Saturday 28 May 2011

The end of the world, or not


I'm troubled about recent predictions of the end of the world for so many reasons. Not least, the fact that Jesus said that 'no one knows, not even the Son of Man', should be enough for fundamentalist prophets who purport to be 'biblical'. The irony is that they are no more biblical than the rest of us, perhaps much less so. They come to the scriptures with an arrogant certainty that is built on their own need to be right, and what comes out is so skewed, it's unrecognizable to mainstream Christians. It strikes me that if they belonged to the church, and stood under authority, they might stand a chance. But they are accountable to no one, and build their own kingdoms in the air. May their kingdoms fail.

Why is it that God doesn't want us to know when the end comes? Probably because we are sinners. I heard last week of the woman who sold everything because she thought she was going to die. She recovered, and then she had to replace everything in her house. The result was that she lost all her memories, and now has to live with new anonymous and relatively meaningless objects. A Russian teenager has committed suicide, purportedly because of her fear of the prophecies that hit the media. Essentially, we can't cope with knowing the future. What God gives us in Jesus Christ is hope, not knowledge, and it's this hope that I really want to focus on now.

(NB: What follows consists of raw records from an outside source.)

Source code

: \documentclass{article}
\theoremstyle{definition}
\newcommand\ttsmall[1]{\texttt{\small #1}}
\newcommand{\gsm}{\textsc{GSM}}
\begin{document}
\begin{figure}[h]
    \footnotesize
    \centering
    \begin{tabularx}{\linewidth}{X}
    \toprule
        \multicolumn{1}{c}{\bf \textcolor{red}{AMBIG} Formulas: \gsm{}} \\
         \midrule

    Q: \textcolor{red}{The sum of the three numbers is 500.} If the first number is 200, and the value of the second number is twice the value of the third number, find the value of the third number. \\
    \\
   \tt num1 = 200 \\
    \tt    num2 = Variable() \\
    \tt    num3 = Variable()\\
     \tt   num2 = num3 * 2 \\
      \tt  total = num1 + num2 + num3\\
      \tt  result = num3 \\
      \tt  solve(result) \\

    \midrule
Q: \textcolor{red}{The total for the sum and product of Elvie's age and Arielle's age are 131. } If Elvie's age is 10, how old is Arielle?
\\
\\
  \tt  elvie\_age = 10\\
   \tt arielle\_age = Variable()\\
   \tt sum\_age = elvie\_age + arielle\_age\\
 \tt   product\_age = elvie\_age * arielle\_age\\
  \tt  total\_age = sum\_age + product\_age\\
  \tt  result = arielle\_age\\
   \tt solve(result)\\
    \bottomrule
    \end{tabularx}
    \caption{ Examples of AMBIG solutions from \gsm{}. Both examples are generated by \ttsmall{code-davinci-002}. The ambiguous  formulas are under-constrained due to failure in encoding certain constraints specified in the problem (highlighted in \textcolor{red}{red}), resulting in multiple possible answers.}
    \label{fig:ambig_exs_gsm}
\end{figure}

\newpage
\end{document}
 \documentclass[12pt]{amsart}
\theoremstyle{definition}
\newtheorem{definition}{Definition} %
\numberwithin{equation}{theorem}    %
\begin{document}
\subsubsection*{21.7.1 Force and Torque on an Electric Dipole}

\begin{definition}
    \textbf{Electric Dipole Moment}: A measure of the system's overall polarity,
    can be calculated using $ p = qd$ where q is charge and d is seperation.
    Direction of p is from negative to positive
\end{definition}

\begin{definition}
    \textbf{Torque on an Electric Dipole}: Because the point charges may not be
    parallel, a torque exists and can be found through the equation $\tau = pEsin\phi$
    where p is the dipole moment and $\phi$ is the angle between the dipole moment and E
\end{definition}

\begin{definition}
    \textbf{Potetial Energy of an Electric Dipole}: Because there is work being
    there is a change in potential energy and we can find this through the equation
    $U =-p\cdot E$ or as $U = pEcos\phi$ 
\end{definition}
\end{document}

Hope is grounded in God's will, God's plan, God's character. I hope because I believe that God has my [and our] best interests at heart. I believe that God wills blessing, and not curse. I believe all this because I hear it in the Old Testament's story, and because it's why Jesus came. I don't always understand - and often life seems to flow away from hope - and I know that I couldn't live with the knowledge of all that might happen to me. (I spend far too long worrying about the skies that won't fall in...) But I couldn't live without the knowledge that God has created me out of love, for a purpose, and that this purpose is woven into his eternal purposes. For today, that's enough for me. Let Jesus come again: I'm ready, but I'm not waiting.